A U.S. Immigration and Customs Enforcement (ICE) agent was killed and another wounded in Mexico today. They were driving through San Luis Potosi on their way to the northern city of Monterrey when they stopped at a checkpoint. Gunmen opened fire on their black SUV.
According to a Mexican military official quoted by the AP, the checkpoint may have appeared to be a military one, but the military does not have checkpoints in that area.
Right now it's not clear whether the ICE agents were targeted specifically because they were ICE agents or because they were in the wrong place at the wrong time. Their black SUV, with tinted windows, is the kind often used by narcos, so they could easily have been mistaken for narcos by either rival narcos or the army. It's unclear whether they had diplomatic plates.

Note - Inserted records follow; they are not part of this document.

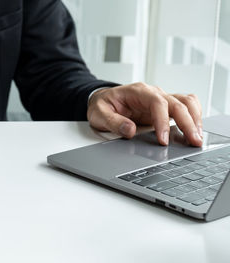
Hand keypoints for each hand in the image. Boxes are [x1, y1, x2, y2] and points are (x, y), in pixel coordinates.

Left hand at [87, 82, 202, 146]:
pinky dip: (194, 115)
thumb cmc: (102, 105)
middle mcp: (152, 93)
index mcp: (137, 92)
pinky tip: (196, 128)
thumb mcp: (99, 114)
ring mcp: (161, 99)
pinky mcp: (164, 107)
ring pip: (186, 103)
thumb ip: (113, 122)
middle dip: (187, 123)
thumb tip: (130, 131)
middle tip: (193, 141)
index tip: (163, 139)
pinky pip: (185, 105)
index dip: (163, 121)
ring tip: (198, 137)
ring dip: (195, 119)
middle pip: (177, 103)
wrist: (102, 100)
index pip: (157, 103)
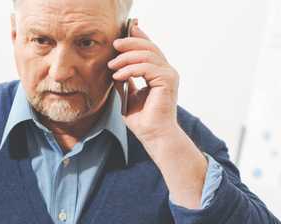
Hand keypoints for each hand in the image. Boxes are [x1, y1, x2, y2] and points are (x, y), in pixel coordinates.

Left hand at [108, 21, 179, 144]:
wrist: (153, 135)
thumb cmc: (142, 119)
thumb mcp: (128, 96)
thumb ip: (124, 81)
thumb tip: (113, 69)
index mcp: (159, 73)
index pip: (149, 49)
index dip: (138, 37)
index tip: (123, 32)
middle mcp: (166, 71)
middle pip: (149, 47)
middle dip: (130, 43)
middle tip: (114, 45)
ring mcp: (168, 75)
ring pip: (147, 55)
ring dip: (126, 58)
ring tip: (111, 66)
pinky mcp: (167, 81)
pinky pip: (146, 67)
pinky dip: (130, 69)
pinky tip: (118, 75)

Was the checkpoint a "narco-bloqueo," as blockades often set up by the narcos are known? Or was it a military checkpoint, and the military screwed up?
Narcobloqueos have been set up on this road before. And if the narcos knew a pair of ICE agents were on their way to Monterrey, that would have been an easy time to get them.

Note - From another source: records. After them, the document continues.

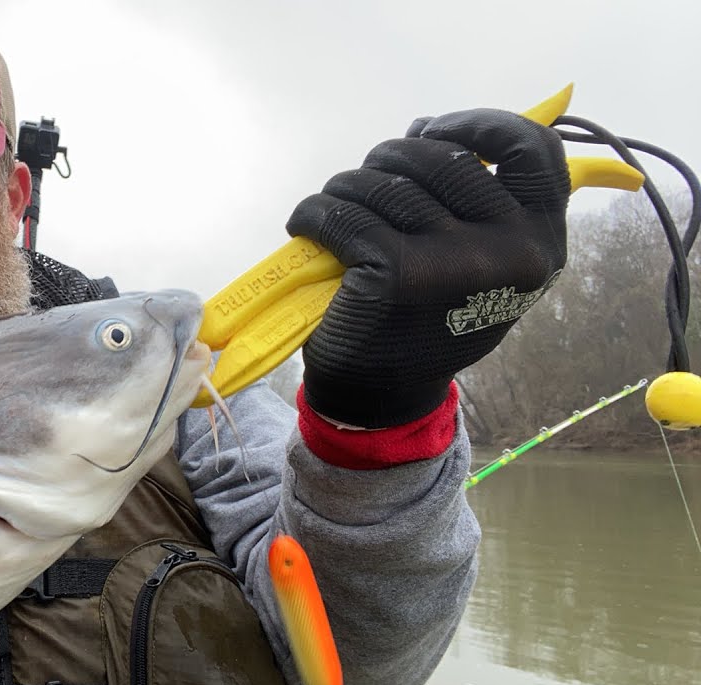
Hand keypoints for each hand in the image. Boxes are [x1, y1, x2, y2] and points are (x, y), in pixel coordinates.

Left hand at [288, 108, 568, 427]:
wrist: (382, 395)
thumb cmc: (423, 319)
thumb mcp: (477, 264)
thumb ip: (474, 202)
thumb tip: (427, 130)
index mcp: (541, 242)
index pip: (532, 148)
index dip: (478, 124)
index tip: (434, 131)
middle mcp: (511, 250)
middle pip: (440, 155)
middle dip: (389, 159)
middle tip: (364, 183)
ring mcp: (454, 261)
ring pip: (384, 181)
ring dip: (347, 187)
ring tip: (336, 209)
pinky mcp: (394, 271)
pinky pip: (342, 212)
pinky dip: (314, 212)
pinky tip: (306, 225)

That would be a definite escalation from what we've seen in the past. Ten DEA
law enforcement liaison officers have been killed since 2007, 51 FBI contacts
have been murdered, and more than 60 top Mexican law enforcement officers have died, but US officials have not been targeted specifically.
According to one of the diplomatic cables published by Wikileaks, US officials "frankly don't know enough about how DTO (cartel) members think and operate to know what factors might trigger a decision to mount such an attack, but the potential threat is very real. We assess that the threat to U.S. personnel could increase if the violence continues to escalate and more high-level government officials and political leaders are targeted."
If the ICE agents were indeed targeted, it would be the first killing of a US agent on Mexican soil since DEA agent Kiki Camarena was kidnapped and killed in 1985.
Agents have since been threatened – in 1999, Osiel Cardenas Guillen famously told two of them: ‘You fucking gringos. This is my town, so get the fuck out of here before I kill you" – but none have been killed.
Camarena's death prompted what I believe is the largest DEA investigation in history; it led to the capture of Miguel Angel Felix Gallardo (El Padrino), Ernesto Fonseca and Rafael Caro Quintero. A handful of Mexican cops were also involved in Camarena's kidnap/killing.
Could the military have accidentally shot at the agents? Well, I sincerely hope not, because if it did, and the checkpoint is no longer there, then the military realized what it had done and bolted. A hit-and-run on US agents would not be advisable.
One last thing: This occurred on the main highway to Monterrey. In recent months, the narcos have ratcheted up their blockades and caused trouble along this road, albeit further north. San Luis Potosi is usually not so problematic, but wouldn't it pay to think a little, and put up some military checkpoints all along this road to prevent the narcos from doing it first? Just a thought.